Киерко бросил доскоком зрачочек, додергал носок, докурил, вынул трубочку, ей постучал о край столика: быстро пошел: и наткнулся на Митеньку.

- Парень же ты, жеребчище.

Прибавил:

- Досамкался, брат, до делов: брылотряс брылотрясом.

И вдруг оборвал:

- Брекунцы-то оставь, - не поверю ни слову, и так на дворе там у нас разговоры о книгах пошли.

В кабинете профессор беспроко нагрудил предметы: устраивал грохи - на полке, под полками.

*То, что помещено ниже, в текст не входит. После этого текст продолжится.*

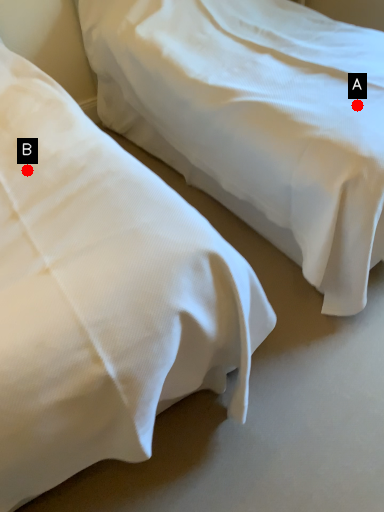
Question: Two points are circled on the image, labeled by A and B beside each circle. Which point is closer to the camera?

Choices:
 (A) A is closer
 (B) B is closer

Answer: (B)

Киерко долго смотрел на него.

- Хоть бы пыль постирали: желтым-желто в комнате; шкапчика три прикупили бы, да запирали бы книги - на ключ: это ж - ну-те - опрятней; и все же - сохранней.

Профессор тащился рукой за платком. В то же мгновенье сомненье его посетило: он - вычихнул:

- У петуха - чорт дери - сколько ног? - он уставился в Киерко.

- Три - говорят!

- Нет, позвольте-с, - профессор обиделся даже, - я знаю, что - две.

Почему же он спрашивал?

Вдруг он поморщился.

- Руку жует что-то мне.

И потрогал свободной рукой висящий свой кутыш.

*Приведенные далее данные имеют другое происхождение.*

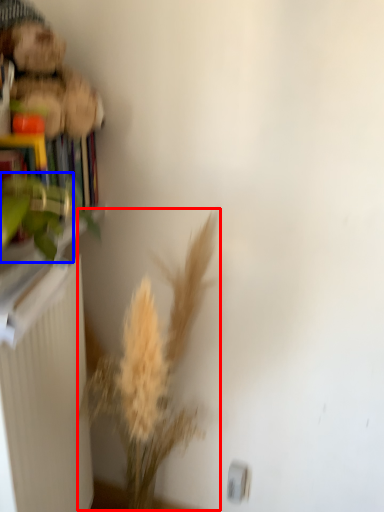
Question: Which point is further to the camera, floral arrangement (highlighted by a red box) or plant (highlighted by a blue box)?

Choices:
 (A) floral arrangement
 (B) plant

Answer: (B)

Когда ушел Киерко, стал он копаться в своих вычислениях, выщипнул две-три бумажки из кипы, на ключ запер дверь, сел на корточки, угол ковра отогнул, вынул малый паркетик (тот самый, который, он знал, - вынимается): и под паркетик запрятал бумажки: на этих бумажках крючки начертили суть жизни его; почему же не свез в стальной ящик он сути открытия? Не догадался, - не знал, может быть, что такая есть комната в банке, где ящик стальной покупали.

Он многого вовсе не знал: угол повара с ним путешествовал всюду.